If you were to send me at random a card from the '90s, or really any card from the last 30 years, there is a good chance it may not survive in my collection.
Setting aside those cards that pertain to the Dodgers or are associated with sets I'm collecting, I don't have a lot of respect for cards put out over the last 30 years. And much of it, when I think about it, comes down to the card stock.
I am still a "real cardboard" snob. Topps hasn't printed its cards on the stock it used from the early 1950s to the early 1990s for a long time. But for a lot of us, it's still what makes a baseball card. We still need that significance in our cardboard. I don't know the why and how behind the gray cardboard stock that was a staple of trading cards for 40 years -- perhaps it was an energy saving measure as so much was during my childhood -- but, dammit, it worked.
To this day, I have respect for "real cardboard" cards.
So while who knows what would happen to a random card from the last 30 years that arrives at my door, you can be sure that I would treat a random card printed from the '50s to the '80s with respect. Instead of being traded or stashed in a box or, mercy, being thrown out (always a chance if I'm getting something unrequested from, say, 1992), I will treat it with reverence, even if I'm not collecting the set.
For example, reader and great-sender-of-cards Jonathan recently graced me with a selection of cardboard greatness that spanned several different genres. Much of it was connected to vintage since both he and I know what's awesome. Jonathan is collecting Topps sets from the '60s. I am not, for the most part.
... I certainly am not stashing this stuff in a box. I'm definitely not throwing it out.
Greatness such as this, printed on real cardboard, deserves respect. And it will get it.
I am not collecting or attempting to complete any of these '60s sets. Out of all of the past decades, I have fewer cards from the '60s than any other, chiefly because of availability reasons coupled with me not caring.
But getting these cards randomly -- real cardboard cards from 50 years ago -- is very cool and I shall add these cards to my ever expanding binder that includes "Vintage That Isn't Part Of A Set Build". That binder is starting to look quite impressive.
I will forever be faithful to those real cardboard cards. They make me stand up straight. They make me say, "Yes sir, Mr. Cardboard, sir." They make me want to be a better collector, someone who won't settle for stuff printed on flimsy notecard stock. They make me proud to be a collector.
Most of the rest of the cards that Jonathan sent are associated with stuff that are more my collecting focus. No coincidence, though, they're all printed on real cardboard.
I've long ignored my 1982 Fleer needs. Yes, I do respect 1982 Fleer. Printed on real cardboard, you know.

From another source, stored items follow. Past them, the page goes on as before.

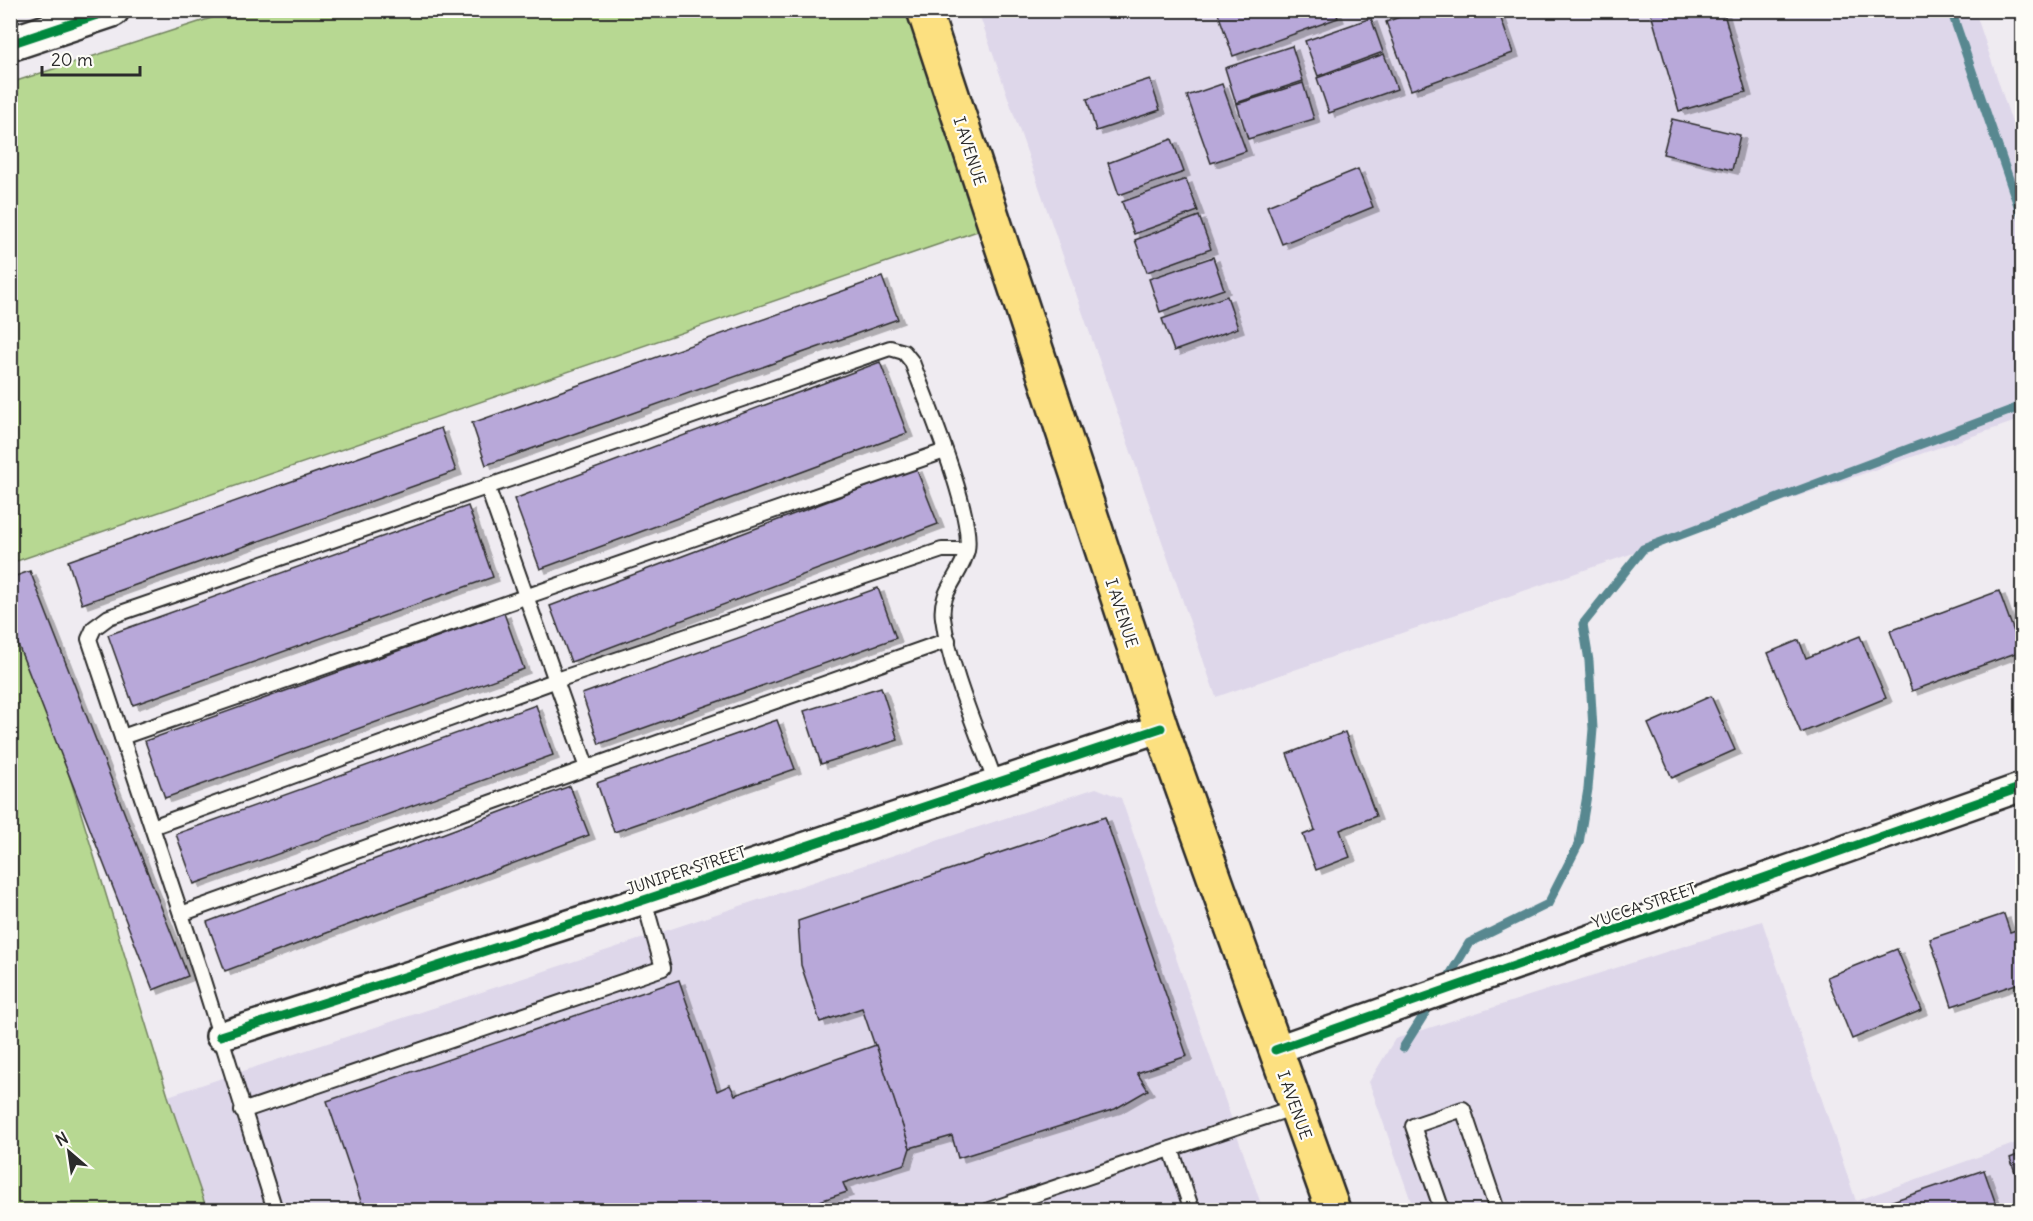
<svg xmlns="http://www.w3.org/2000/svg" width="2033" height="1221" font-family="Delius,sans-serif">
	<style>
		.built { fill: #ded7ea }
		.green { fill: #b7d892; stroke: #71825e; stroke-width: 1.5 }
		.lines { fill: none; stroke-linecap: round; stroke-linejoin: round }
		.stream { stroke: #598890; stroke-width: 9 }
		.building { fill: #b8a8d9; stroke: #2b2b2b; stroke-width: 1.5; filter: url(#shadow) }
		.lane-casing { stroke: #2b2b2b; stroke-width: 18 }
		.street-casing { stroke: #2b2b2b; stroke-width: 32 }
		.secondary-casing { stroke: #2b2b2b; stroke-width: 38 }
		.primary-casing { stroke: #2b2b2b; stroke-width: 38 }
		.lane { stroke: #fdfcf7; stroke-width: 14 }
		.street { stroke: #fdfcf7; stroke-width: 27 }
		.secondary { stroke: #fdfcf7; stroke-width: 33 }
		.primary { stroke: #fce080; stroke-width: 33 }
		.cycleway-casing { stroke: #fdfcf7; stroke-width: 13 }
		.cycleway { stroke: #00873e; stroke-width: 9 }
		.labels { text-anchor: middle; stroke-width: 4.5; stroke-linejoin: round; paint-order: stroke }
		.street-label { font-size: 16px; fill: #2b2b2b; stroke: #fdfcf7 }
	</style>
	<defs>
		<filter id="shadow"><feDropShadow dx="6" dy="4" stdDeviation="0" flood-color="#0004"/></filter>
	</defs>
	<rect width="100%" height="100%" fill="#efebf1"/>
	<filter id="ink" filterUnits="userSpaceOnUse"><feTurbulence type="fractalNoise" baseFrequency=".0167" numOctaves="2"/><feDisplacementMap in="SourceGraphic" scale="12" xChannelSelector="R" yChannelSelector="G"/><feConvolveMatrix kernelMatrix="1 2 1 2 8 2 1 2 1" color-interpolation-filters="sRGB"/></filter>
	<g filter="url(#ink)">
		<g class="built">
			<polygon points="978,11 1975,11 2022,153 2022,419 1216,697"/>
			<polygon points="1096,788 1121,798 1263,1210 207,1210 168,1096"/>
			<polygon points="1762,921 1856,1201 2022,1141 2022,1210 1414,1210 1369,1082 1395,1039"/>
		</g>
		<g class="green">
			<polygon points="233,11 905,11 995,225 11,563 10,83"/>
			<polygon points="10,583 168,1096 207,1210 11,1210"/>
		</g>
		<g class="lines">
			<g class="stream">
				<polyline points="1951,10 2022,217"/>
				<polyline points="1445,983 1469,943 1548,904 1579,843 1588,789 1593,729 1589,661 1583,624 1643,549 2022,406"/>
				<polyline points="1403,1048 1432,1002"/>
			</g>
		</g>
		<g class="building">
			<polygon points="1225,10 1335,10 1338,18 1233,56 1218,13"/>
			<polygon points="1418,10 1498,10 1513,53 1411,90 1386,22"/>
			<polygon points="1650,10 1723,10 1746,92 1679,111"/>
			<polygon points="1371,18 1383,52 1318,76 1305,41"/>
			<polygon points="1292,46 1303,81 1236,103 1225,68"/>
			<polygon points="1384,54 1397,89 1329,113 1317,78"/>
			<polygon points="1150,79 1160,110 1096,131 1087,99"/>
			<polygon points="1303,83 1314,119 1248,139 1237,104"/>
			<polygon points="1222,84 1246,151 1211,163 1187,96"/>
			<polygon points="1672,119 1740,135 1732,170 1663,154"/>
			<polygon points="1172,139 1184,172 1119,195 1108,163"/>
			<polygon points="1358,169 1373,207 1282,244 1267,206"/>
			<polygon points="1186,179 1198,211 1134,234 1122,202"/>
			<polygon points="1199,216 1211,249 1147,272 1135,240"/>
			<polygon points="1213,257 1224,289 1160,312 1149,279"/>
			<polygon points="882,277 898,319 486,465 472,423"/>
			<polygon points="1227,296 1238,328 1174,351 1162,319"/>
			<polygon points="880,362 907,433 540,569 514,499"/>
			<polygon points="441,428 456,471 82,604 68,561"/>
			<polygon points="916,468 938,524 571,662 550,606"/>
			<polygon points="468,506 493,577 133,705 108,635"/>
			<polygon points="30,571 188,976 153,990 10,624 10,578"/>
			<polygon points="878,588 896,638 599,744 582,694"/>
			<polygon points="1999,591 2021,651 1912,691 1890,631"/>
			<polygon points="504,613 524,669 165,798 145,741"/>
			<polygon points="1860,636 1886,698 1801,733 1768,653 1799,640 1806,658"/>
			<polygon points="881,687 898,740 821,764 804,711"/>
			<polygon points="1711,696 1735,750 1672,778 1648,724"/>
			<polygon points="536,705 553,755 194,884 176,834"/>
			<polygon points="777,720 795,769 614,832 597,783"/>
			<polygon points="1345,732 1376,816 1340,830 1350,857 1316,870 1303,835 1315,830 1287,754"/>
			<polygon points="570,786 589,835 225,971 207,922"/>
			<polygon points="1105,817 1187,1056 1137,1073 1148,1090 1115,1109 958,1158 952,1136 910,1148 862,1008 820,1022 801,965 798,921"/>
			<polygon points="2004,914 2010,932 2022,928 2022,982 1952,1006 1930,939"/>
			<polygon points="1897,949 1922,1010 1852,1039 1827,977"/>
			<polygon points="679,980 717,1091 730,1085 735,1095 876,1045 910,1148 905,1164 843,1183 847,1192 793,1210 364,1210 327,1101"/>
			<polygon points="2022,1153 2022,1192 2010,1158"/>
			<polygon points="1984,1170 1998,1210 1866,1210"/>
		</g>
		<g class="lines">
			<g class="lane-casing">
				<g id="lane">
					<polyline points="122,737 945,451"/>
					<polyline points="587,768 948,640"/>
					<polyline points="152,827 557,680 942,550 967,550"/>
					<polyline points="181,914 587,768 487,486"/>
					<polyline points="242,1111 663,968 644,900"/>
					<polyline points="1171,1149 1192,1210"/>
					<path d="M275,1210L200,971L89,639L94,628L109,617L890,348L904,352L912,362C926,400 974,514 967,550C962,575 939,591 943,618C950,671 978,733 996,784"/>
					<polyline points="989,1210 1295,1107"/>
					<polyline points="1442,1210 1413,1126 1463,1109 1497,1210"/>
				</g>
			</g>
			<g class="street-casing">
				<g id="street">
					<polyline points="220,1036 644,900 1161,728"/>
					<polyline points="1275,1050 2022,787"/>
				</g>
			</g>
			<g class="secondary-casing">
				<polyline id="secondary" points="10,44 112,10"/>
			</g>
			<g class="primary-casing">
				<polyline id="primary" points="924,10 1161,728 1333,1210"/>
			</g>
			<use href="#lane" class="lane"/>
			<use href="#street" class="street"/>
			<use href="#secondary" class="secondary"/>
			<use href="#primary" class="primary"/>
			<g class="cycleway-casing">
				<g id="cycleway">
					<polyline points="10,44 112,10"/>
					<polyline points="220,1036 644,900 1161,728"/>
					<polyline points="1275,1050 2022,787"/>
				</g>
			</g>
			<use href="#cycleway" class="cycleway"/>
		</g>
	</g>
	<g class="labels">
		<g class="street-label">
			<text transform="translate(970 151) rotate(72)" y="6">I AVENUE</text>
			<text transform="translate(1122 613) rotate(72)" y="6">I AVENUE</text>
			<text transform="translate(686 870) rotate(-18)" y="6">JUNIPER STREET</text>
			<text transform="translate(1644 905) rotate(-19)" y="6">YUCCA STREET</text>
			<text transform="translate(1295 1105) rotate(70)" y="6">I AVENUE</text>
		</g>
	</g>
	<rect width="2033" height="1221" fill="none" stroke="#fdfcf7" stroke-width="36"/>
	<rect x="18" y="18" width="1997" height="1185" fill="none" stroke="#2b2b2b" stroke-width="2" filter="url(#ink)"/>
	<g transform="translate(69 1152) rotate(331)" stroke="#fdfcf7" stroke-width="4.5" paint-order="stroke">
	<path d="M0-4.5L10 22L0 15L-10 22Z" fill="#2b2b2b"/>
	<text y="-9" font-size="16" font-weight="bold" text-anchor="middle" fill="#2b2b2b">N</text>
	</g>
	<path d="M42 66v9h98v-9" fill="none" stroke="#2b2b2b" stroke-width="3"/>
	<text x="51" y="66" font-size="18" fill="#2b2b2b" stroke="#fdfcf7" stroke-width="4.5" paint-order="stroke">20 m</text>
</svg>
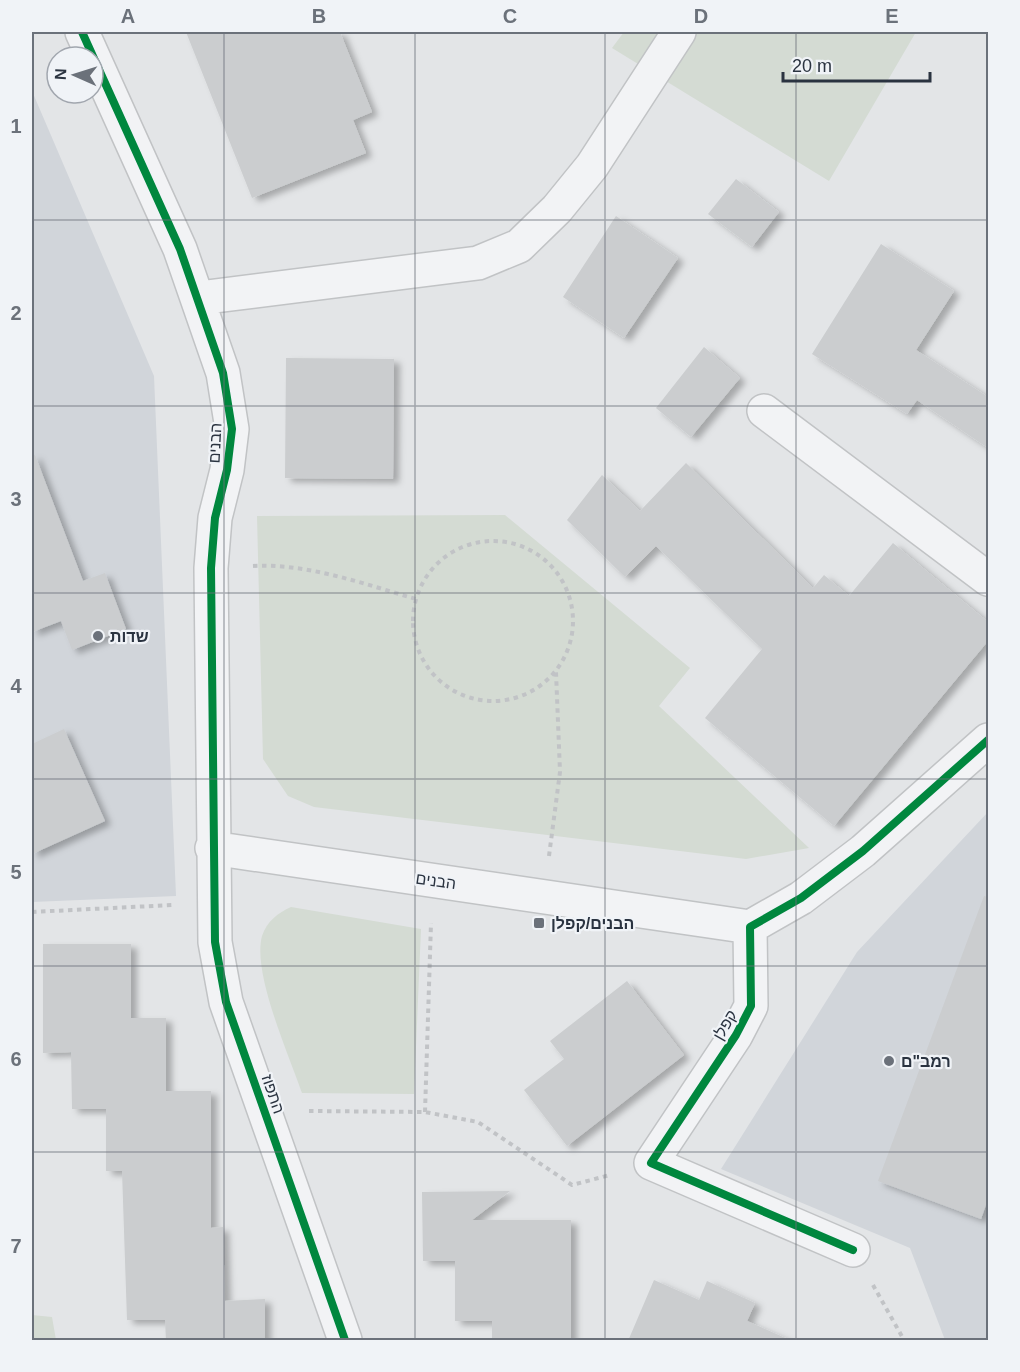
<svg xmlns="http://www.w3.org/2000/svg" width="1020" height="1372" font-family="Helvetica,'Noto Sans Hebrew',sans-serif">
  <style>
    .built { fill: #d1d5da }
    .green { fill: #d4dbd3 }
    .building { fill: #cbcdcf; filter: url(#shadow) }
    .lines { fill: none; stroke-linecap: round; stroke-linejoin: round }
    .minor-casing { stroke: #c1c3c5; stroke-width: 36 }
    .path { stroke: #c1c3c6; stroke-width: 4; stroke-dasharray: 4.5 4.5; stroke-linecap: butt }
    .minor { stroke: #f2f3f5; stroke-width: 33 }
    .cycleway-casing { stroke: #f0f3f7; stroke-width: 11 }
    .cycleway { stroke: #00873e; stroke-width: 8 }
    .grid { fill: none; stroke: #6b717a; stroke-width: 1.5; stroke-opacity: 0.55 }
    .poi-dot { fill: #6b717a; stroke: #f0f3f7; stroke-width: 2 }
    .labels { text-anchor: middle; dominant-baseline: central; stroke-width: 4.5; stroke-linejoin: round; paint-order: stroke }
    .street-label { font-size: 16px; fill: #2a3340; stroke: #f0f3f7 }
    .poi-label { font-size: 16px; font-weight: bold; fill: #2a3340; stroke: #f0f3f7; text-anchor: start }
    .neatline { fill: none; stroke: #6b717a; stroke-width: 2 }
    .grid-label { font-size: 20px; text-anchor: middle; font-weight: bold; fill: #6b717a }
  </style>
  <defs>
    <filter id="shadow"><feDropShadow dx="6" dy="4" stdDeviation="3" flood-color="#0004"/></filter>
  </defs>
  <rect width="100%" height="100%" fill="#e3e5e7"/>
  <path class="built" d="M 32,91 L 154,376 L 176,896 L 32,902 Z
    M 988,812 L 988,1340 L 945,1340 L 910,1248 L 721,1169 L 857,952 Z"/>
  <path class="green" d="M 624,32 L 916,32 L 829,181 L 612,48 Z
    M 505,515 L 690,668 L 659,706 L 809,848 L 746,859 L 314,807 L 288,796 L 263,759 L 257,516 Z
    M 291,907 L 421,929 L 414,1094 L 302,1093 C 289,1055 252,973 262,936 C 267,921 278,913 291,907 Z
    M 32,1315 L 52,1317 L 56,1340 L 32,1340 Z"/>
  <path class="building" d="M 186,32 L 340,32 L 372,112 L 353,120 L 366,153 L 252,198 Z
    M 736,179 L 779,212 L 752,247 L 708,214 Z
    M 616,216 L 678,258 L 624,338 L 563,297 Z
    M 881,244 L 954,291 L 916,350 L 988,397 L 988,448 L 917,400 L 907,414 L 812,354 Z
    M 704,347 L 740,378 L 691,437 L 656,408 Z
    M 286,358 L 394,359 L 393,479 L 285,478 Z
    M 35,455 L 83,581 L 105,573 L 126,629 L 72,650 L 61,621 L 32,632 L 32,456 Z
    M 686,463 L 813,588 L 824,575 L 849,596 L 893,543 L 988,622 L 988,641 L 834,826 L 705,718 L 762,649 L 656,546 L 625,577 L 567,520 L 602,475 L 640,511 Z
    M 64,729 L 105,821 L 32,854 L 32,744 Z
    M 984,896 L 988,897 L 988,1199 L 981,1219 L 878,1181 Z
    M 43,944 L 131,944 L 131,1018 L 166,1018 L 166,1091 L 211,1091 L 211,1228 L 223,1227 L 225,1301 L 265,1299 L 265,1341 L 166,1341 L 165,1320 L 127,1320 L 122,1171 L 106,1171 L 106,1109 L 72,1109 L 71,1052 L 43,1053 Z
    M 627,981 L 684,1055 L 567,1146 L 524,1090 L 564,1059 L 550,1041 Z
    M 510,1191 L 472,1220 L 571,1220 L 571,1341 L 492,1341 L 492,1321 L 455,1321 L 455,1261 L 423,1261 L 422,1192 Z
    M 654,1280 L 699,1300 L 707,1281 L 755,1303 L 747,1321 L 792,1341 L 628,1341 Z"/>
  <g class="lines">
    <g class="minor-casing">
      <path id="minor" d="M 82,32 L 180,249 L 223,373 L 232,429 L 227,470 L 215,518 L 211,568 L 215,942 L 226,1002 L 345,1340
        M 199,298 L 478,263 L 519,246 L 557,209 L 592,166 L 679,32
        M 764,411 L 988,579
        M 212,848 L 750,927
        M 853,1250 L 651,1163 L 736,1035 L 751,1006 L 750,927 L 801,898 L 863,851 L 988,740"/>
    </g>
    <path class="path" d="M413 621a80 80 0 1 1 160 0a80 80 0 1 1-160 0Z
      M 253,566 C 307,563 364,584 416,599
      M 549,856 L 560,772 L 556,672
      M 32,912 L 172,905
      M 309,1111 L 425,1112 L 478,1122 L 572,1185 L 610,1175
      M 425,1112 L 431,923
      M 873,1285 L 904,1340"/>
    <use href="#minor" class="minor"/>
    <g class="cycleway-casing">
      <path id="cycleway" d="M 82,32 L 180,249 L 223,373 L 232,429 L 227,470 L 215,518 L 211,568 L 215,942 L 226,1002 L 345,1340
        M 853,1250 L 651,1163 L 736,1035 L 751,1006 L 750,927 L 801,898 L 863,851 L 988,740"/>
    </g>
    <use href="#cycleway" class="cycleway"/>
  </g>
  <path class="grid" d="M 224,32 L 224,1340M 415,32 L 415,1340M 605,32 L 605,1340M 796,32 L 796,1340M 32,220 L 988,220M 32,406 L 988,406M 32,593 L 988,593M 32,779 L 988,779M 32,966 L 988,966M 32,1152 L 988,1152"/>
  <g class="poi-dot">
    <circle cx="98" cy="636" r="6"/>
    <rect x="533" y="917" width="12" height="12" rx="3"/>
    <circle cx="889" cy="1061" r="6"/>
  </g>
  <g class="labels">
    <g class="street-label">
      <text transform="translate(215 443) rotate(-87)">הבנים</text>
      <text transform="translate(436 881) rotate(8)">הבנים</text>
      <text transform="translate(725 1025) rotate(-60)">קפלן</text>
      <text transform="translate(273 1094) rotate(71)">התפוז</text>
    </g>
    <g class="poi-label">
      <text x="110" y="636">שדות</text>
      <text x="551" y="923">הבנים/קפלן</text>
      <text x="901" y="1061">רמב"ם</text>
    </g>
  </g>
  <rect width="1020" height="1372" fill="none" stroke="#f0f3f7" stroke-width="66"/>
  <g transform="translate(75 75) rotate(273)"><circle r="28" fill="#f0f3f7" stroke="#a1a6ae" stroke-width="1.5"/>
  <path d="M0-4.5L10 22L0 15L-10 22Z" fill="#6b717a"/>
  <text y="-9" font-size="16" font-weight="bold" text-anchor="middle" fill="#2a3340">N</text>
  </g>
  <path d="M783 72v9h147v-9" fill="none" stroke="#2a3340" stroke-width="3"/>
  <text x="792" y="72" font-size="18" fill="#2a3340" stroke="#f0f3f7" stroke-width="4.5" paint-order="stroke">20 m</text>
  <rect x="33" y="33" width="954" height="1306" class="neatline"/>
  <g class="grid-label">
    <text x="128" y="23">A</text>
    <text x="319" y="23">B</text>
    <text x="510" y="23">C</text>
    <text x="701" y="23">D</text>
    <text x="892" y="23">E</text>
    <text x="16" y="133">1</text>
    <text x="16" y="320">2</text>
    <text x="16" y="506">3</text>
    <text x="16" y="693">4</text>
    <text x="16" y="879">5</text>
    <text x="16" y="1066">6</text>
    <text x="16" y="1253">7</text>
  </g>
</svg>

Two needs from 1970 Topps, including High Numbers Nyman. Look how hearty and wholesome those two cards are. Like a bowl of clam chowder on a January night.
Speaking of substance, those TVs back in the day deserved respect. You didn't want to drop one of those on your foot. The 1955 Bowman set paid respect to those televisions and this Don Zimmer card means I need just two more Dodgers to finish off that set.
Respect to everyone here -- Jonathan, 1950 and 1951 Bowman, Joe Hatten. What a great surprise.
But a good portion of the cards in this package were from one set that I knew was coming. And that doesn't mean it wasn't any less wonderful. In fact, it's the best part of the package, because it's big-time set needs from something straight from my childhood!
You can't see me right now, but I'm doing my happy owl dance.
This is getting me quite close to finishing the 1977 Topps football set, as you can tell by all the big-time '70s names. Please note the Danny White, punter-QB mention. I remember those days, when White couldn't even get a card with a number ending in "5" or "0". Now he's one of the last guys in everyone's set quest.
I saved this card for last because I loved it when I was a kid. Even before I could appreciate all of the stories about "The Snake," I knew he was something special. And I respected his cardboard card.
Jonathan added a few more items that I'll either save for a separate post or maybe use as trade bait (some of those '60s cards could be bait as well).
But even if I don't trade them, I know they will never leave my collection and always hold a place of honor.
Because they arrived on the cardboard that I grew up on and that is worth treating with respect.
As I was starting this post, the mail arrived and stashed inside the mailbox was a heavy rectangular package from Jonathan. Wow.
(P.S.: Thanks to gcrl for alerting me to the difference between "paragraph" mode -- which apparently is the default setting in new Blogger -- and "normal" mode. My breaks between grafs are much more "normal").
(P.P.S: RIP, Jay Johnstone. Soar into space Moon Man. A Dodger great forever. We Dodger fans will always remember this).